* **The task**: Nothing but the records, transcribed exactly, should appear in the answer; leave the pictures out.

* **Supplied data**:
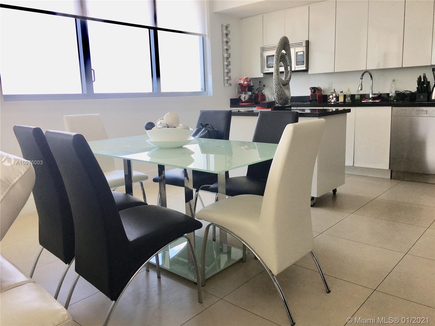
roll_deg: +1.4
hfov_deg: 61.7
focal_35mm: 29
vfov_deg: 48.2
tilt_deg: -9.3
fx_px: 364
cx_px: 218
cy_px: 163
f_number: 2.2
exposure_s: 1/120
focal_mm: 4.15
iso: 32
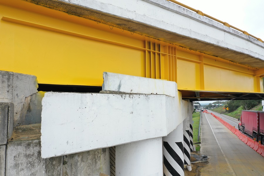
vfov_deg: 46.4
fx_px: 205
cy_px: 88
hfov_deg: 65.5
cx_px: 132
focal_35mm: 28
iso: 100
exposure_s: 1/120
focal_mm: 10.26
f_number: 4.5
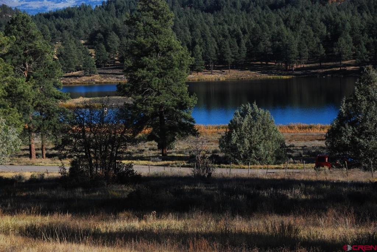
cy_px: 126
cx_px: 188
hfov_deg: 19.4
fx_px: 1101
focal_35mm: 105
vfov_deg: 13.1
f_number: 7.1
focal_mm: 70
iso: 400
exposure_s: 1/1000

* **Problem solution**:
roll_deg: +1.4
hfov_deg: 61.7
focal_35mm: 29
vfov_deg: 48.2
tilt_deg: -9.3
fx_px: 364
cx_px: 218
cy_px: 163
f_number: 2.2
exposure_s: 1/120
focal_mm: 4.15
iso: 32
vfov_deg: 46.4
fx_px: 205
cy_px: 88
hfov_deg: 65.5
cx_px: 132
focal_35mm: 28
iso: 100
exposure_s: 1/120
focal_mm: 10.26
f_number: 4.5
cy_px: 126
cx_px: 188
hfov_deg: 19.4
fx_px: 1101
focal_35mm: 105
vfov_deg: 13.1
f_number: 7.1
focal_mm: 70
iso: 400
exposure_s: 1/1000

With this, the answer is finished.